(Stored data entries)
-- -- --
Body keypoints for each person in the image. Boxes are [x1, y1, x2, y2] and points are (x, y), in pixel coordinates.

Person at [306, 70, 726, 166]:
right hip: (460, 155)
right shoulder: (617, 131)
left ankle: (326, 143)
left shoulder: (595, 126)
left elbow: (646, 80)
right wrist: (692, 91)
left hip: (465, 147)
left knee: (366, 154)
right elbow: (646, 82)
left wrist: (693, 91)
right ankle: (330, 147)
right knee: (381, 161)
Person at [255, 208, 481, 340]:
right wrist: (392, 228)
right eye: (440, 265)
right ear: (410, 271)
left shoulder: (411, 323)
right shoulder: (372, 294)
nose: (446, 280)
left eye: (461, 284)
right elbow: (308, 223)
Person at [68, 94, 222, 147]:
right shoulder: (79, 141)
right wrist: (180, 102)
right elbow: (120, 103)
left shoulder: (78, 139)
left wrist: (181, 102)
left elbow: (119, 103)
-- -- --
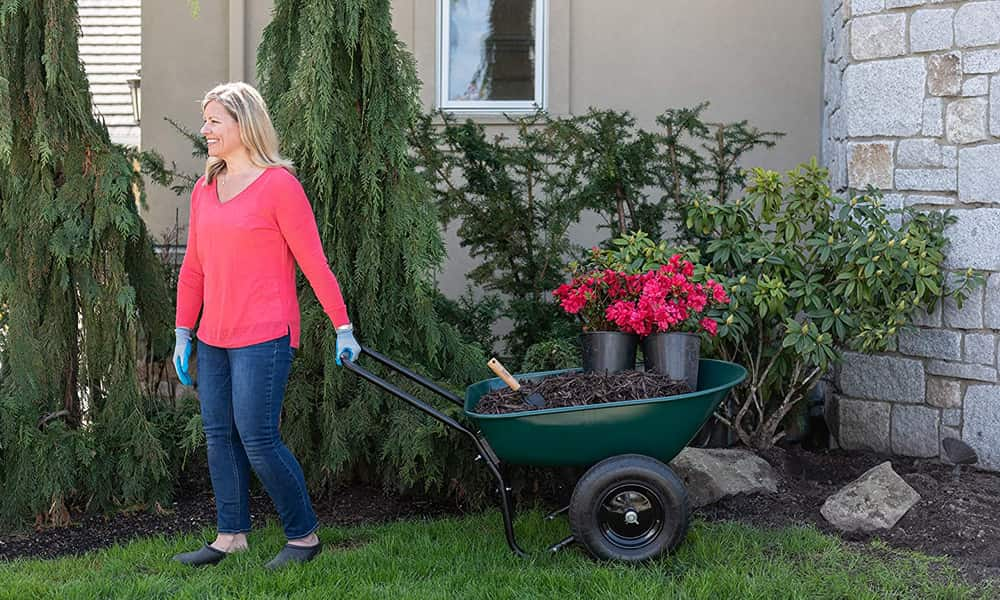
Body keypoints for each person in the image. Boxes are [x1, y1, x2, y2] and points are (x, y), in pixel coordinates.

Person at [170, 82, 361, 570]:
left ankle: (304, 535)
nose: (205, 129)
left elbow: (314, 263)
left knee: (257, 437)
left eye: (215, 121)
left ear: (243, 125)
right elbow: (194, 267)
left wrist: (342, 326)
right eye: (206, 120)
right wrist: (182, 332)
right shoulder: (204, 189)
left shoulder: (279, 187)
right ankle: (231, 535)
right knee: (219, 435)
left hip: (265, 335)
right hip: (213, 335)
-- -- --
Could you reproduce exactly the lines of the entries above, from the one with "right shoulder: (204, 189)" through the one with "right hip: (213, 335)", and nothing else?

right shoulder: (204, 189)
left shoulder: (279, 187)
right ankle: (231, 535)
right knee: (219, 435)
left hip: (265, 335)
right hip: (213, 335)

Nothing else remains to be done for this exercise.